Black holes might be the most commonly common topic in astrophysics, and with great reason: puzzle is the essential foundation of popularity. They were suggested to exist as ancient as the 18th century, hunted after intensely starting in the mid-20th, however just lately could investigators pinpoint them. Yet to really understand, they need to view — something which black holes don’t immediately support.
Stephen Hawking once said that searching for a black hole is like “looking for a black cat in a coal cellar.” To the amateur viewer it is even more abstract. Trying to “see” a black hole is like trying to “see” sound. Ears and eyes are detecting instruments that rely upon the brain to interpret the information they gather. But no instrument may visualize exactly what it can’t find — one reason humans can’t view in the dim.
So if the kitty in the coal basement meows, how do the listener be sure he is hearing a kitty? He might imagine a cat according to his memory of noises, but he’s no scientific strategy to judge its size, shape, or colour. Thus is the battle between black holes and telescopes — they can indicate the black holes are there via gravity lensing or x-ray emission, but any given telescope may detect them by simply blocking out the other senses.

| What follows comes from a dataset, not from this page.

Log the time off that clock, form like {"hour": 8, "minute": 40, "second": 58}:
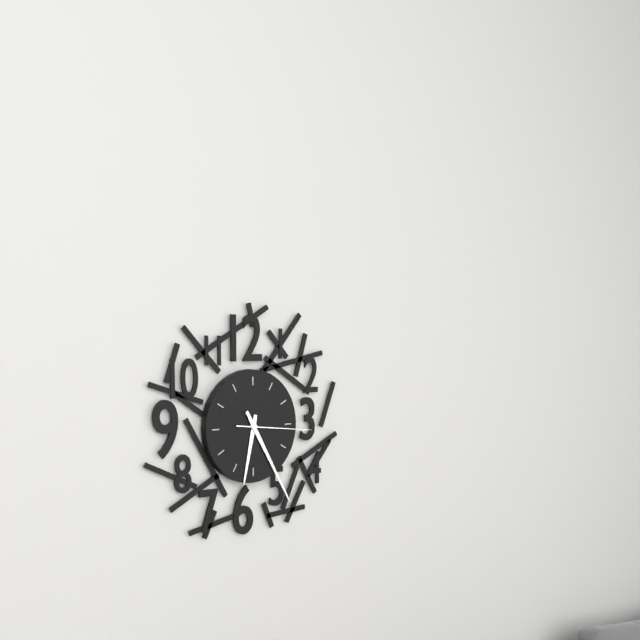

But what if multiple telescopes of different designs are concentrated on the same place — for instance, Sagittarius A*, the super massive black hole in the centre of the Milky Way Galaxy? If the kitty meows in a lighted room, the brain may confirm it is a kitty when the ear slips the noise and the eye concentrates on its origin. By likewise acting as the ears, eyes, and brain, multiple telescopes can view a black hole and also create a authentic real-time image. Quite literally, seeing the image is seeing the black hole.